Search for the perf_event_paranoid in the kernel documentation for more information.

An advantage of using perf is that it can profile not only a single program, but a whole system, i.e., multiple programs including the Linux kernel. This is useful because often, the performance problems happen inside the kernel (e.g. due to its incorrect use by applications). This mode can be enabled with the -a switch, e.g.:

perf record -a --call-graph=lbr

Note that if you want to see the kernel addresses without being root, you need to allow non-root users access information about kernel addresses, which disabled by default for security reasons:

echo 0 | sudo tee /proc/sys/kernel/kptr_restrict

Hotspot

The perf tool has a GUI called Hotspot that makes it easier to run the recording and analyze recorded data.

To use Hotspot:

  1. Run hotspot (and Record Data).
  2. Specify Application, Parameters, and Working Directory (./).
  3. Start Recording.
  4. View Results.

Handling performance counters directly from C/C++ program

If you are interested in performance counters, you can use it directly from your C/C++ program (without any external profiling tool).
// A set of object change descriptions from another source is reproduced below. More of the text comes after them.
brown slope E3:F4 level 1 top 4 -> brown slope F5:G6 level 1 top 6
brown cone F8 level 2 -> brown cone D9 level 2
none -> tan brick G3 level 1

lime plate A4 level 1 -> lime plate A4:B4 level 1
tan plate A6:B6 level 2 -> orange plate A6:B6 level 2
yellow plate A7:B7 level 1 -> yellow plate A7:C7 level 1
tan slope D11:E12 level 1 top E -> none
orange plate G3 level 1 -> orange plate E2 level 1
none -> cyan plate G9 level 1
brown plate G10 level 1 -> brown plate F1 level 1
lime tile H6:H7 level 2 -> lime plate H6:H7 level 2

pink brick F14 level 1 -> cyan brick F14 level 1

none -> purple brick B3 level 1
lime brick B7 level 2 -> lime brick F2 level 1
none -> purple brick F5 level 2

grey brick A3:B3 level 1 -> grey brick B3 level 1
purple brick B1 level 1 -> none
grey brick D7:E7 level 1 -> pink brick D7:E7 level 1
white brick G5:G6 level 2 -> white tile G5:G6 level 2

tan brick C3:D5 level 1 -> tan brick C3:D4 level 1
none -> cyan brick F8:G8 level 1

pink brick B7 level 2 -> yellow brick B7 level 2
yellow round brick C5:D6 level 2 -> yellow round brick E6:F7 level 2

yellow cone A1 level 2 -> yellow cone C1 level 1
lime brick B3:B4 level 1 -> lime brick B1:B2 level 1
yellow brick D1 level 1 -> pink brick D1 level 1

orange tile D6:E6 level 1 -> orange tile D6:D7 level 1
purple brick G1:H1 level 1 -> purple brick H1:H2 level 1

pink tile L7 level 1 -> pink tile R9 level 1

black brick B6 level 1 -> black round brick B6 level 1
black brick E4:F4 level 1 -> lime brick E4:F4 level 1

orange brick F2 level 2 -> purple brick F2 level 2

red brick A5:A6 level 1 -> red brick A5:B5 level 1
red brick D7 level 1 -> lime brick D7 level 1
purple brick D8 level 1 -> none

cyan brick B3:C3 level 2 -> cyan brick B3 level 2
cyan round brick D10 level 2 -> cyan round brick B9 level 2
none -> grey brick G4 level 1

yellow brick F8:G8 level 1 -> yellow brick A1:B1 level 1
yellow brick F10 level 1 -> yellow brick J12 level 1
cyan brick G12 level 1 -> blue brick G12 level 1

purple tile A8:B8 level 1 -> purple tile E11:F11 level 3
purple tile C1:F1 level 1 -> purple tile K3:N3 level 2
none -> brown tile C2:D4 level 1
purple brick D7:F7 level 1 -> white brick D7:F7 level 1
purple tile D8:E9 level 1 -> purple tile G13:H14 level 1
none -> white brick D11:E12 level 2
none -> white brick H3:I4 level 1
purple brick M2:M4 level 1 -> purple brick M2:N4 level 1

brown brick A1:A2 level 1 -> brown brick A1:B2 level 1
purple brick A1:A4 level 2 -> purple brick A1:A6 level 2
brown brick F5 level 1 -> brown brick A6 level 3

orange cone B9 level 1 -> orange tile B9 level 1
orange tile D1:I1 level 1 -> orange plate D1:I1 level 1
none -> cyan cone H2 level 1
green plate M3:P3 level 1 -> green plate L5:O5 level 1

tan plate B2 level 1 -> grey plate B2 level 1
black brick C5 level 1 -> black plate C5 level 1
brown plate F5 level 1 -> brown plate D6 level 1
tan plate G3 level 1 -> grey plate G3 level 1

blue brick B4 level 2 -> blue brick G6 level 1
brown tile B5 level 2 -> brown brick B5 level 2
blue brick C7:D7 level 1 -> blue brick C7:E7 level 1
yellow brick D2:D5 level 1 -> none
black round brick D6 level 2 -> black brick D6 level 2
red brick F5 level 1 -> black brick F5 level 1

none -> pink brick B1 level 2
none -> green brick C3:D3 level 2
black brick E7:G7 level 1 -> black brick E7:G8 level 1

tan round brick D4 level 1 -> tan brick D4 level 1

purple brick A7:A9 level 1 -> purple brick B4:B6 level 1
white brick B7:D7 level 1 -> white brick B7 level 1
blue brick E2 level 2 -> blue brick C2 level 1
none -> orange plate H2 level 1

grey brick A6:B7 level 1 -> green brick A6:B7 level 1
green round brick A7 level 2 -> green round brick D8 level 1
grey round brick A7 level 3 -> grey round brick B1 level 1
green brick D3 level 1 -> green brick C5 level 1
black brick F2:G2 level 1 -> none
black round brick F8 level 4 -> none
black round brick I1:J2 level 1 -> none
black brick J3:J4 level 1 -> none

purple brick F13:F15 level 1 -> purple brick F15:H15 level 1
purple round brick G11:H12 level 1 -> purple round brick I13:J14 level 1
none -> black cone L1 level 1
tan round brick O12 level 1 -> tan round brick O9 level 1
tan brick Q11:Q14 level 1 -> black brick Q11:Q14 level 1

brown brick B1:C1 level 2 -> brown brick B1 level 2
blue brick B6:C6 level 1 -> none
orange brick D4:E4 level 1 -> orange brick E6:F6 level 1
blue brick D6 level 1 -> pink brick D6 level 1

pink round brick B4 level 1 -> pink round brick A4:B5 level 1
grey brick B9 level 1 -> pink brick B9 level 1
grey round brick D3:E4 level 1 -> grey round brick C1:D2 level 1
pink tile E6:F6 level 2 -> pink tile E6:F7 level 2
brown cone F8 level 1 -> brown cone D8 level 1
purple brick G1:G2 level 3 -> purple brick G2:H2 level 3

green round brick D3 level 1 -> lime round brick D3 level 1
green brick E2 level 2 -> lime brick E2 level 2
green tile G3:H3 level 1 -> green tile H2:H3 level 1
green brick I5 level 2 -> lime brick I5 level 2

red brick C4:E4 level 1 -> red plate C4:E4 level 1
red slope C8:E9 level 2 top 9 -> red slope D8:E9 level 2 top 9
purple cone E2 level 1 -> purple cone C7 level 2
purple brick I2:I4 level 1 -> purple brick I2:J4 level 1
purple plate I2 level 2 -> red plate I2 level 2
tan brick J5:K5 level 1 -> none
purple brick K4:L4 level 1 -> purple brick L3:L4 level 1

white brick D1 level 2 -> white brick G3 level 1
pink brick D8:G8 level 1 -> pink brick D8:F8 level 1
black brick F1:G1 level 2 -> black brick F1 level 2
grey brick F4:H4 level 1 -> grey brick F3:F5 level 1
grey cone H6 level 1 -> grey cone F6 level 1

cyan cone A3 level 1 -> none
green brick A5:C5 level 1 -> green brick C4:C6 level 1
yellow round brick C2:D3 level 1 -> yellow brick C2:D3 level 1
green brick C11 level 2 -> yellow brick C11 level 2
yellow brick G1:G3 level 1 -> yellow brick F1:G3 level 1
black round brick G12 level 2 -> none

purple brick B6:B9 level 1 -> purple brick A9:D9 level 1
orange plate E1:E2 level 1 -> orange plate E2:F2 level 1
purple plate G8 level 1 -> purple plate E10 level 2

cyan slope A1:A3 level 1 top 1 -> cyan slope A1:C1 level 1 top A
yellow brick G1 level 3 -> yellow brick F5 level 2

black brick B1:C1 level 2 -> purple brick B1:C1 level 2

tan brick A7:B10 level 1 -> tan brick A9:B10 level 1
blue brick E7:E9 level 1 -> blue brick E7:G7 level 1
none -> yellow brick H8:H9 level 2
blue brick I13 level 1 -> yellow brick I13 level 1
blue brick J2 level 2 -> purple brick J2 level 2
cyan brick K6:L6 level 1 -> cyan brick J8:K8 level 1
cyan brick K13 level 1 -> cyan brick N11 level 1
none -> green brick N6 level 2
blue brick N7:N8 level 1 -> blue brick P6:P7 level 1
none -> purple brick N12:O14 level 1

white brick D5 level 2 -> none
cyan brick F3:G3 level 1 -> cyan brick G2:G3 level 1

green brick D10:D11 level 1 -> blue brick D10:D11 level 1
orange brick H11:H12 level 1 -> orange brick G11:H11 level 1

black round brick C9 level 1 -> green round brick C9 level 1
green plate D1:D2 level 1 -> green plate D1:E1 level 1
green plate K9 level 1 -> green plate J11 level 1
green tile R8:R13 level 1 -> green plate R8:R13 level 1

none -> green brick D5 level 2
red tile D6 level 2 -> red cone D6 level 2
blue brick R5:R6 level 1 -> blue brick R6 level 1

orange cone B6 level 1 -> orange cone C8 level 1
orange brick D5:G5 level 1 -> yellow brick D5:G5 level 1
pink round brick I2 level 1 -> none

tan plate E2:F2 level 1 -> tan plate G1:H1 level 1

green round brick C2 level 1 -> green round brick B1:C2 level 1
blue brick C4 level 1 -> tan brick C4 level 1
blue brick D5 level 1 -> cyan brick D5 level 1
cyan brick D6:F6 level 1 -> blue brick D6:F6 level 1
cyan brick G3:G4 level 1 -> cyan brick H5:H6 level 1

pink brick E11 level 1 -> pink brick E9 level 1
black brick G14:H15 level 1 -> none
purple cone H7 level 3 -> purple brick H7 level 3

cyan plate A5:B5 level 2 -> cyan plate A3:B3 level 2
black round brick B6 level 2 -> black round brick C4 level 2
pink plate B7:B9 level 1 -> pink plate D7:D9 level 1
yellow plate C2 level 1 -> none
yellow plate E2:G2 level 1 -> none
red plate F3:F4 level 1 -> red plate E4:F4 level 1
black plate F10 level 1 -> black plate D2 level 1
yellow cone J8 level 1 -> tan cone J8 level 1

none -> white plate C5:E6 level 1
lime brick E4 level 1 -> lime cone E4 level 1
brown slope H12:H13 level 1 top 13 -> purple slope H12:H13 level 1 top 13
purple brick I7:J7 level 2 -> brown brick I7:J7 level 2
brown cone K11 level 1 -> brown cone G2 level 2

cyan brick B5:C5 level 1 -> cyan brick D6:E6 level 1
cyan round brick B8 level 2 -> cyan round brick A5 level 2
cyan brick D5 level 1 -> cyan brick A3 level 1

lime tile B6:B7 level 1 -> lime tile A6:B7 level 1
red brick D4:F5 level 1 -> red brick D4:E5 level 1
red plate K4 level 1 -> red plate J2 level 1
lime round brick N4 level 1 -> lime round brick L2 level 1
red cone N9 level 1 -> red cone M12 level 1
See perf_even_open manual page, or use some helper library built on kernel API (libpfm, PAPI toolkit, etc.)

You can also access the performance counters (the hardware) directly from your application (if supported by your HW and allowed by the OS). However, this has the disadvantage that it's not clear who (program, thread or OS kernel) caused the event to happen. The advantage of using perf is that by being implemented in the Linux kernel, it knows who currently runs on each CPU and "context switch" the event counters to count events "per-thread".

Windows alternatives

We have no experience with Windows tools, however, there are a few free tools, for example, list on this page:

MS Visual Studio has profiler:

Another windows profilers

Also, Windows alternative to KCacheGrind – QCacheGrind:

If you do not want install any of these tools, you can work remotely on our server via ssh. Putty and Xming are your friends.

How to optimize execution time?

There are many ways how to optimize your programs, you can

  • play with Options That Control Optimization or generate code adjusted for your processor, e.g. with x86 Options,

  • avoid dynamic memory allocations in computation (e.g. sometimes, you can reuse existing arrays),

  • try to precompute values, replace exact values by approximations, simplify equations if possible,

  • inline functions,

  • parallelize (not in this case),

Several tips for optimizations (the referenced paper is quite old – some of the “tips” are already done by today's compilers, e.g., 14, 18).